Le stade, propriété de la Commune de Marseille, est affecté prioritairement à l’accueil des compétitions professionnelles de l’OM et d’autres compétitions sportives tout aussi professionnelles.

L’affectation prioritaire à la pratique du football se traduit par l’obligation d’accueillir les matches de l’équipe de l’OM. Soit, la pratique du sport « spectacle » par les professionnels du club résident. Il est donc difficile d’y voir une activité de service public, ni même une activité de développement de la pratique sportive. Or, c’est sous cette dernière forme, seulement, que le Conseil d’Etat reconnait l’existence d’un service public dans la gestion d’un stade municipal (CE, 13.07.1961, Ville de Toulouse c.
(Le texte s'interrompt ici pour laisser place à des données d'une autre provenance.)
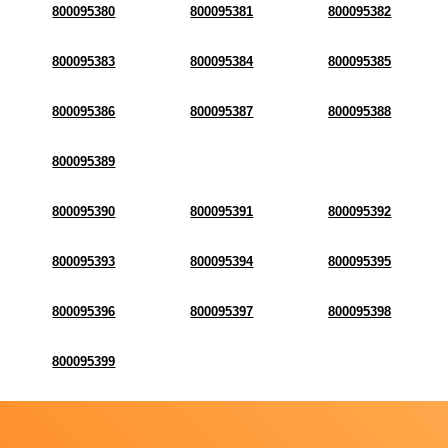
800095380
800095381
800095382
800095383
800095384
800095385
800095386
800095387
800095388
800095389
800095390
800095391
800095392
800095393
800095394
800095395
800095396
800095397
800095398
800095399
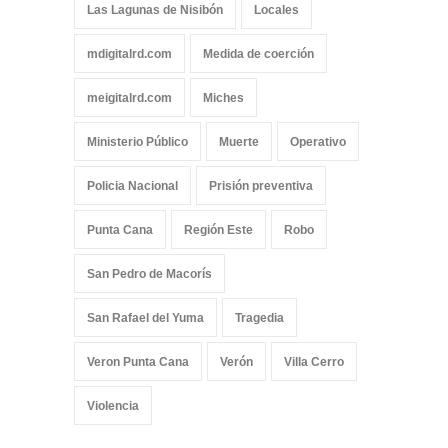
Las Lagunas de Nisibón
Locales
mdigitalrd.com
Medida de coerción
meigitalrd.com
Miches
Ministerio Público
Muerte
Operativo
Policia Nacional
Prisión preventiva
Punta Cana
Región Este
Robo
San Pedro de Macorís
San Rafael del Yuma
Tragedia
Veron Punta Cana
Verón
Villa Cerro
Violencia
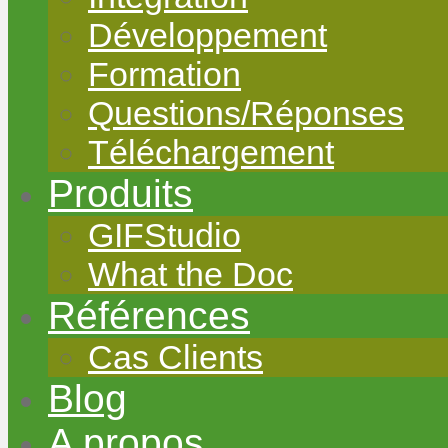
Développement
Formation
Questions/Réponses
Téléchargement
Produits
GIFStudio
What the Doc
Références
Cas Clients
Blog
A propos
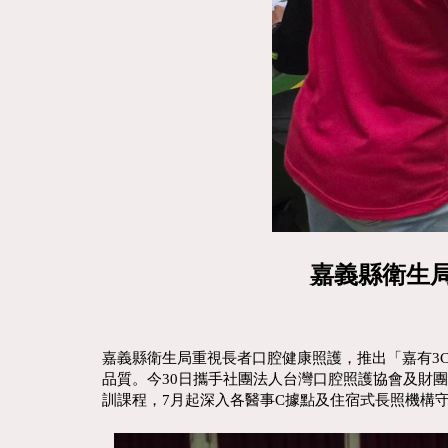
嘉義縣衛生
嘉義縣衛生局重視長者口腔健康照護，推出「嘉有3C顧
品質。今30日攜手社團法人台灣口腔照護協會及財
訓課程，7月起深入各醫事C據點及住宿式長照機構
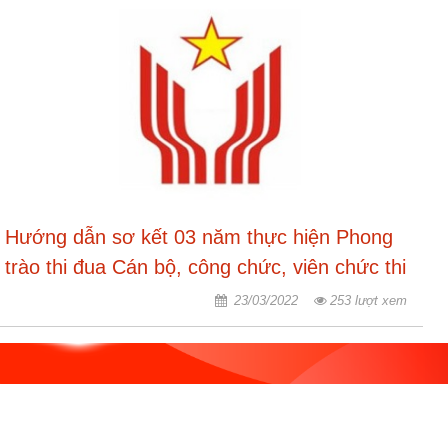
ương
Hướng
dẫn
thủ
tục
Hình
thức
khen
thưởng
Hướng dẫn sơ kết 03 năm thực hiện Phong
Các
trào thi đua Cán bộ, công chức, viên chức thi
kỳ
đua thực hiện văn hóa công sở giai đoạn
23/03/2022
253 lượt xem
Đại
2019 - 2025
hội
TĐYN
toàn
quốc
Hoạt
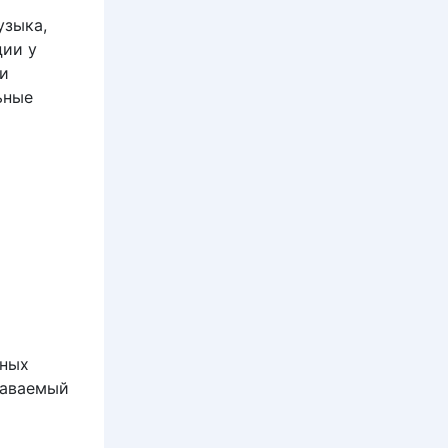
узыка,
ции у
ии
ьные
ьных
наваемый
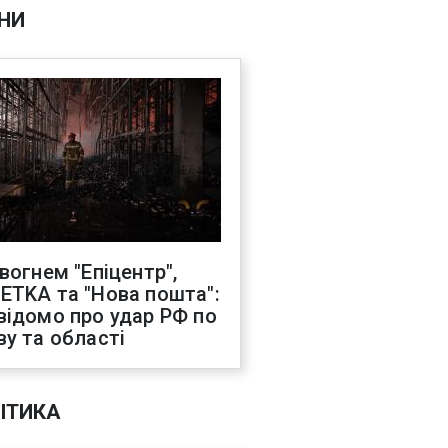
НИ
 вогнем "Епіцентр",
ETKA та "Нова пошта":
відомо про удар РФ по
ву та області
ІТИКА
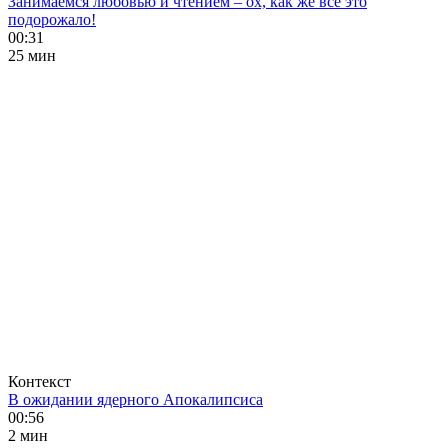
Занимаемся любовью и чтением – ох, как же все это
подорожало!
00:31
25 мин
Контекст
В ожидании ядерного Апокалипсиса
00:56
2 мин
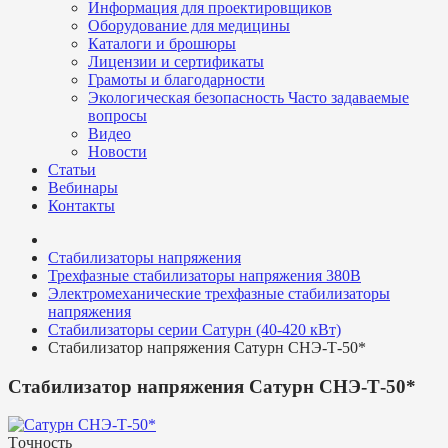
Информация для проектировщиков
Оборудование для медицины
Каталоги и брошюры
Лицензии и сертификаты
Грамоты и благодарности
Экологическая безопасность
Часто задаваемые
вопросы
Видео
Новости
Статьи
Вебинары
Контакты
Стабилизаторы напряжения
Трехфазные стабилизаторы напряжения 380В
Электромеханические трехфазные стабилизаторы
напряжения
Стабилизаторы серии Сатурн (40-420 кВт)
Стабилизатор напряжения Сатурн СНЭ-Т-50*
Стабилизатор напряжения Сатурн СНЭ-Т-50*
Tочность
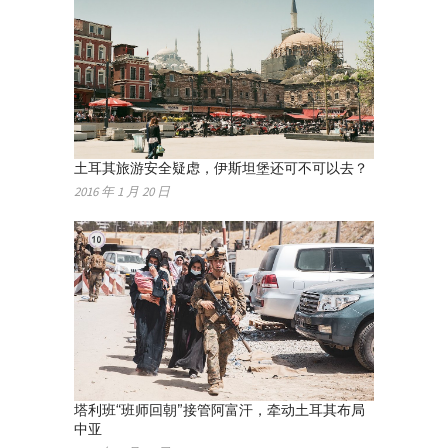
土耳其旅游安全疑虑，伊斯坦堡还可不可以去？
2016 年 1 月 20 日
塔利班“班师回朝”接管阿富汗，牵动土耳其布局
中亚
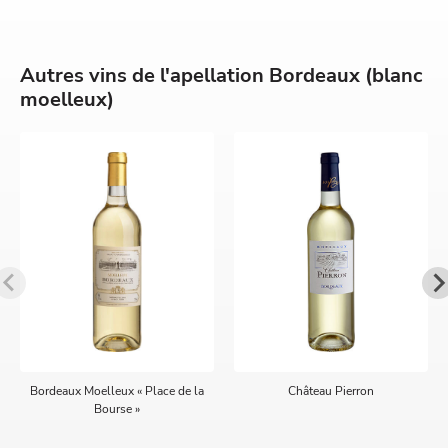
Autres vins de l'apellation Bordeaux (blanc
moelleux)
Bordeaux Moelleux « Place de la
Château Pierron
Bourse »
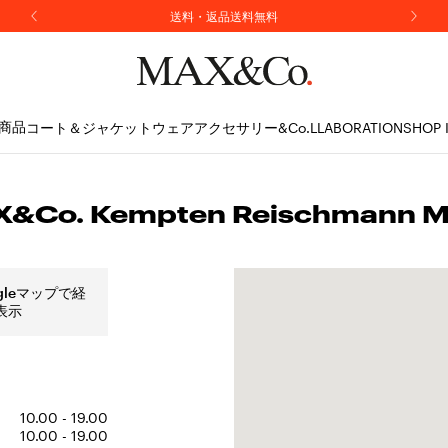
ニュースレター購読で10%OFFのプロモコードをプレゼント
送料・返品送料無料
商品
コート＆ジャケット
ウェア
アクセサリー
&Co.LLABORATION
SHOP 
&Co. Kempten Reischmann 
gleマップで経
表示
10.00 - 19.00
10.00 - 19.00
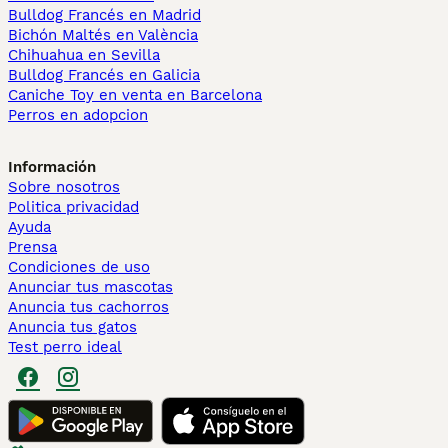
Bulldog Francés en Madrid
Bichón Maltés en València
Chihuahua en Sevilla
Bulldog Francés en Galicia
Caniche Toy en venta en Barcelona
Perros en adopcion
Información
Sobre nosotros
Politica privacidad
Ayuda
Prensa
Condiciones de uso
Anunciar tus mascotas
Anuncia tus cachorros
Anuncia tus gatos
Test perro ideal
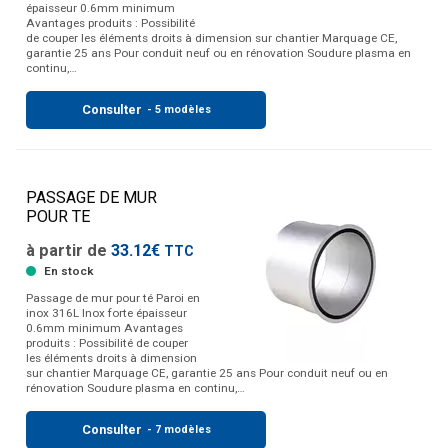
épaisseur 0.6mm minimum
Avantages produits : Possibilité
de couper les éléments droits à dimension sur chantier Marquage CE,
garantie 25 ans Pour conduit neuf ou en rénovation Soudure plasma en
continu,…
Consulter
- 5 modèles
PASSAGE DE MUR
POUR TE
à partir de
33.12€
TTC
En stock
Passage de mur pour té Paroi en
inox 316L Inox forte épaisseur
0.6mm minimum Avantages
produits : Possibilité de couper
les éléments droits à dimension
sur chantier Marquage CE, garantie 25 ans Pour conduit neuf ou en
rénovation Soudure plasma en continu,…
Consulter
- 7 modèles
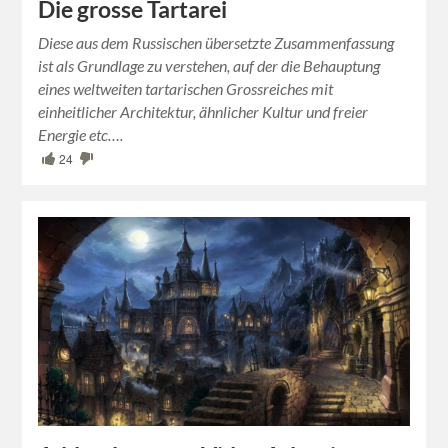
Die grosse Tartarei
Diese aus dem Russischen übersetzte Zusammenfassung
ist als Grundlage zu verstehen, auf der die Behauptung
eines weltweiten tartarischen Grossreiches mit
einheitlicher Architektur, ähnlicher Kultur und freier
Energie etc….
24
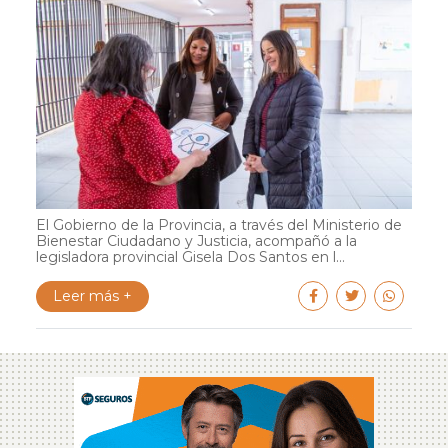
El Gobierno de la Provincia, a través del Ministerio de
Bienestar Ciudadano y Justicia, acompañó a la
legisladora provincial Gisela Dos Santos en l...
Leer más +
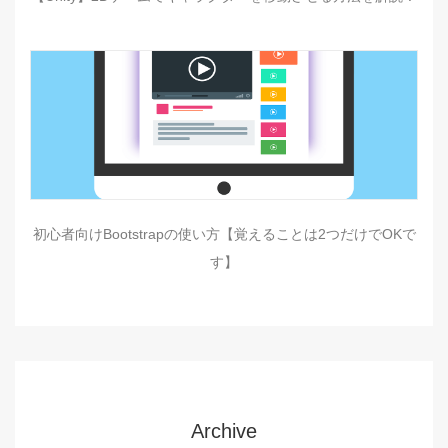
初心者向けBootstrapの使い方【覚えることは2つだけでOKで
す】
Archive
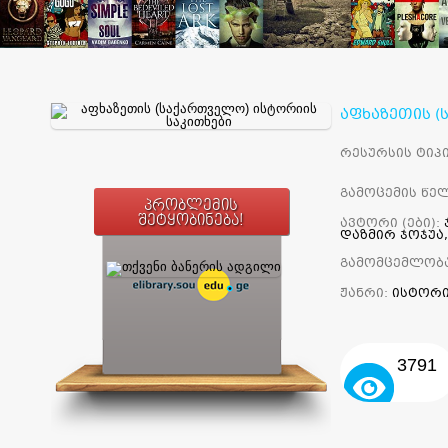
აფხაზეთის (
რესურსის ტიპი
გამოცემის წელ
პრობლემის
შეტყობინება!
ავტორი (ები):
დაზმირ ჯოჯუა,
გამომცემლობ
ჟანრი:
ისტორ
3791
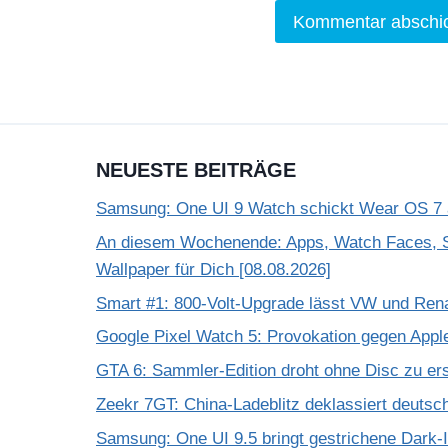
NEUESTE BEITRÄGE
Samsung: One UI 9 Watch schickt Wear OS 7 a
An diesem Wochenende: Apps, Watch Faces, S
Wallpaper für Dich [08.08.2026]
Smart #1: 800-Volt-Upgrade lässt VW und Rena
Google Pixel Watch 5: Provokation gegen App
GTA 6: Sammler-Edition droht ohne Disc zu er
Zeekr 7GT: China-Ladeblitz deklassiert deuts
Samsung: One UI 9.5 bringt gestrichene Dark-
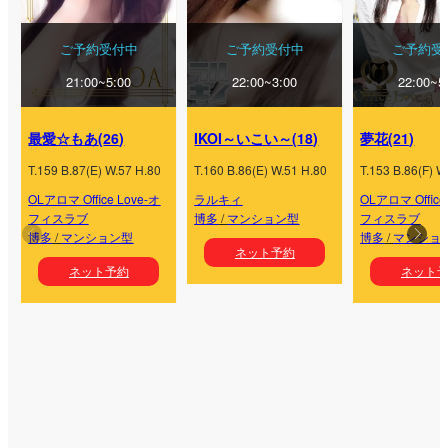
ご予約受付中
ご予約受付中
ご予約受
21:00~5:00
22:00~3:00
22:00~5
最愛☆もあ
(
26
)
IKOI～いこい～
(
18
)
夢花
(
21
)
T.
159
B.
87
(
E
) W.
57
H.
80
T.
160
B.
86
(
E
) W.
51
H.
80
T.
153
B.
86
(
F
) W
OLアロマ Office Love-オ
ラルキィ
OLアロマ Office
フィスラブ
博多
/
マンション型
フィスラブ
博多
/
マンション型
博多
/
マンショ
ネット予約
ネット予約
ネット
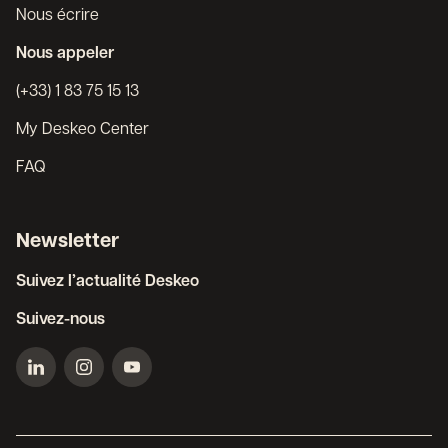
Nous écrire
Nous appeler
(+33) 1 83 75 15 13
My Deskeo Center
FAQ
Newsletter
Suivez l’actualité Deskeo
Suivez-nous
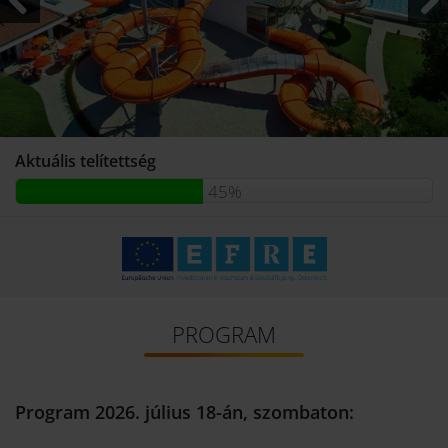
Previous
Next
Aktuális telítettség
45%
PROGRAM
Program 2026. július 18-án, szombaton:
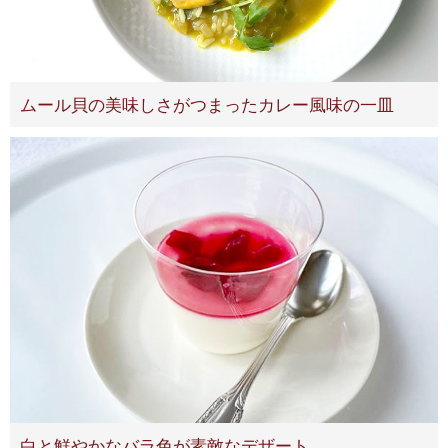
ムール貝の美味しさがつまったカレー風味の一皿
白と鮮やかなバラ色が素敵なデザート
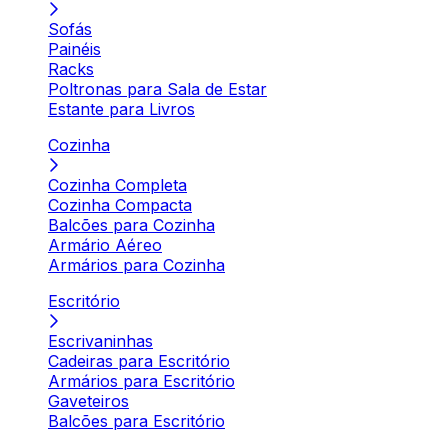
Sofás
Painéis
Racks
Poltronas para Sala de Estar
Estante para Livros
Cozinha
Cozinha Completa
Cozinha Compacta
Balcões para Cozinha
Armário Aéreo
Armários para Cozinha
Escritório
Escrivaninhas
Cadeiras para Escritório
Armários para Escritório
Gaveteiros
Balcões para Escritório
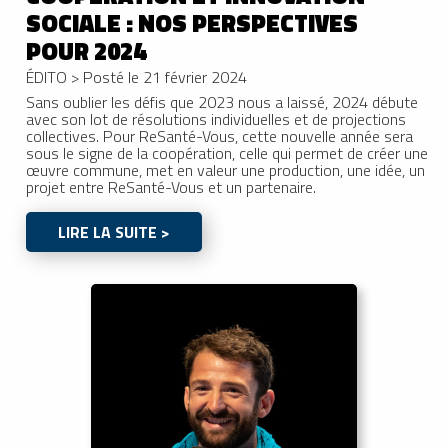
SOCIALE : NOS PERSPECTIVES
POUR 2024
ÉDITO
>
Posté le 21 février 2024
Sans oublier les défis que 2023 nous a laissé, 2024 débute
avec son lot de résolutions individuelles et de projections
collectives. Pour ReSanté-Vous, cette nouvelle année sera
sous le signe de la coopération, celle qui permet de créer une
œuvre commune, met en valeur une production, une idée, un
projet entre ReSanté-Vous et un partenaire.
LIRE LA SUITE >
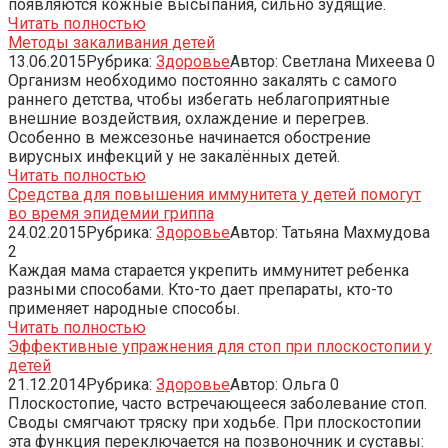
появляются кожные высыпания, сильно зудящие.
Читать полностью
Методы закаливания детей
13.06.2015
Рубрика:
Здоровье
Автор:
Светлана Михеева
0
Организм необходимо постоянно закалять с самого
раннего детства, чтобы избегать неблагоприятные
внешние воздействия, охлаждение и перегрев.
Особенно в межсезонье начинается обострение
вирусных инфекций у не закалённых детей.
Читать полностью
Средства для повышения иммунитета у детей помогут
во время эпидемии гриппа
24.02.2015
Рубрика:
Здоровье
Автор:
Татьяна Махмудова
2
Каждая мама старается укрепить иммунитет ребенка
разными способами. Кто-то дает препараты, кто-то
применяет народные способы.
Читать полностью
Эффективные упражнения для стоп при плоскостопии у
детей
21.12.2014
Рубрика:
Здоровье
Автор:
Ольга
0
Плоскостопие, часто встречающееся заболевание стоп.
Своды смягчают тряску при ходьбе. При плоскостопии
эта функция переключается на позвоночник и суставы:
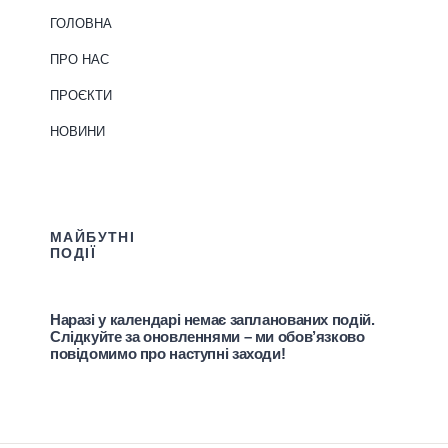
ГОЛОВНА
ПРО НАС
ПРОЄКТИ
НОВИНИ
МАЙБУТНІ
ПОДІЇ
Наразі у календарі немає запланованих подій.
Слідкуйте за оновленнями – ми обов’язково
повідомимо про наступні заходи!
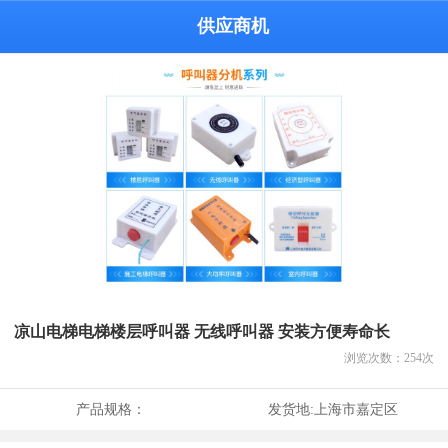
供应商机
凉山电梯电梯楼层呼叫器 无线呼叫器 安装方便寿命长
浏览次数：
254
次
产品规格：
发货地:
上海市嘉定区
TFC).

Il est également difficile d’affirmer que le stade Vélodrome est, au sens de l’article L. 2111-1, affecté à « l’usage direct du public », dès lors qu’il n’accueille que des spectateurs et supporters.

Quant aux spectacles – tels que le concert de Madonna – ponctuellement organisés dans l’enceinte du stade, ils ne poursuivent aucun but d’intérêt général et donc aucune activité de service public …

À ce stade de l’exposé, la question de la domanialité publique du Stade Vélodrome est posée.

La réponse, et donc l’explication de l’intervention de la justice administrative, résiderait dans le fait que le stade Vélodrome aurait acquis sa qualité de bien du domaine public ab initio, lors de sa construction au milieu des années 30, en tant qu’enceinte municipale omnisports.

En vertu de l’article L. 2141-1 du CGPPP, un bien d’une personne publique qui n’est plus affecté à un service public ou à l’usage direct du public, ne fait plus partie du domaine public, à la stricte condition qu’une délibération expresse prescrive son déclassement.

La désaffectation matérielle d’un bien domanial doit donc être accompagnée de son déclassement juridique.